The One Percent That Terrifies Annapolis: Why Andy Ellis Says Maryland Is Built to Silence You

Graphic featuring a man with glasses and a beard, wearing a yellow shirt, against a bright red background. Text highlights the importance of a 1% vote share in Maryland politics, along with a quote from Andy Ellis regarding the design of political rules.

By Michael Phillips

In Maryland politics, you don’t need 51% to win—you just need 1% to matter.
At least, that’s the game Andy Ellis is playing.

Ellis, the Green Party candidate for governor, isn’t under any delusions. He’s not riding a unicorn into Government House next year. He knows the system is built to keep people like him out. What’s shocking is how proud the people in power seem to be about it.

“The rules aren’t broken. They were designed this way,” Ellis says. “To keep outsiders out and insiders in—indefinitely.”


🚫 You Can’t Sit With Us: The Ballot Access Conspiracy

Let’s break this down.

To stay on the ballot in Maryland, a third party must get 1% of the vote in a statewide race. Not win—just 1%.
Sounds easy, right? Until you realize:

  • They’re excluded from state-sponsored debates.
  • Denied access to primary elections.
  • Ignored by media unless they go viral.
  • And buried under a mountain of rules written by the same politicians they’re trying to challenge.

That 1% starts to look a lot like 100%.

“It’s not democracy—it’s a locked country club,” Ellis says. “And most Marylanders don’t even know they’ve been shut out.”


📺 Public TV, Private Gatekeepers

Ellis called out Maryland Public Television (yes, the taxpayer-funded one) for refusing to include non-Democrats and non-Republicans in gubernatorial debates.

“You’re paying for it—but you don’t get to hear from all your options. That’s a public disservice.”

He’s not wrong. If Coke and Pepsi were the only drinks allowed in a public cafeteria, people would riot. But in Maryland elections, that’s called “tradition.”

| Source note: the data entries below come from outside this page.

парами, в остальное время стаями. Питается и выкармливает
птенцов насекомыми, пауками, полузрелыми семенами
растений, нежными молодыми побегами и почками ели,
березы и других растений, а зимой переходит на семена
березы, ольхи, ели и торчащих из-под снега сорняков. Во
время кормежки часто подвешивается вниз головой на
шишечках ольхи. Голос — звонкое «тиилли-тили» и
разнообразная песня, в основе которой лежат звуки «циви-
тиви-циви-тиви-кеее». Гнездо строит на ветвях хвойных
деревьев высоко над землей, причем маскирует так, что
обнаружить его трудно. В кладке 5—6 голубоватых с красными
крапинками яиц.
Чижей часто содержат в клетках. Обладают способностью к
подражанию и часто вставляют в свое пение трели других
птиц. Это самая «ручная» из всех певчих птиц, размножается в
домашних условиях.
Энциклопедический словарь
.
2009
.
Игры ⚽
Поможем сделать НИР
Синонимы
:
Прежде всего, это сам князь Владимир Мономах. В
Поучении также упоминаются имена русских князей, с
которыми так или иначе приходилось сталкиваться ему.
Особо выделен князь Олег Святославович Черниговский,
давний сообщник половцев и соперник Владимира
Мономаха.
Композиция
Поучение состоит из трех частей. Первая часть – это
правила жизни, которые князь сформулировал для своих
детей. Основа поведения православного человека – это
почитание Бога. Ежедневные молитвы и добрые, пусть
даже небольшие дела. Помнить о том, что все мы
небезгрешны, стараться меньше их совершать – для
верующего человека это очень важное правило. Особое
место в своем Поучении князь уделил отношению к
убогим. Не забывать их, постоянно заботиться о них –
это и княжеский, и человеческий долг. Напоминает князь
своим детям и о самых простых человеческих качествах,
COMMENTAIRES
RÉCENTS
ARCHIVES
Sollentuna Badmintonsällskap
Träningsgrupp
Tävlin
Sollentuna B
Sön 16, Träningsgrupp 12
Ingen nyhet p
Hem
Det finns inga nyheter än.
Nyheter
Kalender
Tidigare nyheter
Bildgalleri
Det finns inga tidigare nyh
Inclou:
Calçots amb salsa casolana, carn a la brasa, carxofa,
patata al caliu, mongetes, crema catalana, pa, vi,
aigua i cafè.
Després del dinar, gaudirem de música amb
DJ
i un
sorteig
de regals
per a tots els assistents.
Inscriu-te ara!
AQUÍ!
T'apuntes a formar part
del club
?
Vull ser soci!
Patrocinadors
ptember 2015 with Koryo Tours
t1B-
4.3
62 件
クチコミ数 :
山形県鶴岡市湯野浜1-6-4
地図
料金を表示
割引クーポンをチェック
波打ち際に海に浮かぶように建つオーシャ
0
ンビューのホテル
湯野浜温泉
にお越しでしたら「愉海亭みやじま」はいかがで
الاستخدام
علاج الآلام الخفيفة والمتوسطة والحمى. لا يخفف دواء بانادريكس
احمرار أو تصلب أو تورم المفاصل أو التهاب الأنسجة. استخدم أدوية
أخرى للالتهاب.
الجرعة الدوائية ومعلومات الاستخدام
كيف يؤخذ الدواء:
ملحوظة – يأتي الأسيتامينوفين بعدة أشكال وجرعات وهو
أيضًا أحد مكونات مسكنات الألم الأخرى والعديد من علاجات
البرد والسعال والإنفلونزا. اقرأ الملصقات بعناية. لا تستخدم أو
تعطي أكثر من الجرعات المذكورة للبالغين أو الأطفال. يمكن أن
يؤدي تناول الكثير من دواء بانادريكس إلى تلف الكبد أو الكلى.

🗳️ The Petition They Don’t Want You to Sign

One of Ellis’s boldest proposals? Let Marylanders put laws directly on the ballot via citizen initiative—like they can in 26 other states.

So why hasn’t it happened?

“Because the people who control the legislature don’t want you writing the laws. They want you reading the laws they write,” Ellis says. “Then quietly paying for them.”

He’s threatening to veto every bill the legislature sends him until they pass a constitutional amendment allowing citizen-led ballot initiatives.
(Yes, they can override his veto. But not without showing their hand.)


⚠️ When Winning Isn’t the Point

Ellis knows he’s not the favorite. That’s not his game.
His goal is to build pressure, expose the power hoarding, and wake up the independent voter majority that Maryland quietly gerrymanders into irrelevance.

“If we can’t win under the current rules, then maybe the rules are the problem—not the voters.”


📊 100,000 Votes. No Billionaires Required.

Ellis is aiming for 100,000 votes—not to win, but to shatter the myth that Maryland is happy with its status quo.

If he hits that number, the two-party duopoly will have to answer for it. So will the media. So will every politician who’s spent the last decade pretending that democracy is something you buy, not something you build.


📣 Final Thought: They’re Not Afraid You’ll Lose. They’re Afraid You’ll Count.

So, Maryland—ask yourself:
Why is a 1% vote share such a threat to people in power?

And if your voice isn’t being heard now… maybe it’s time to crank the volume up.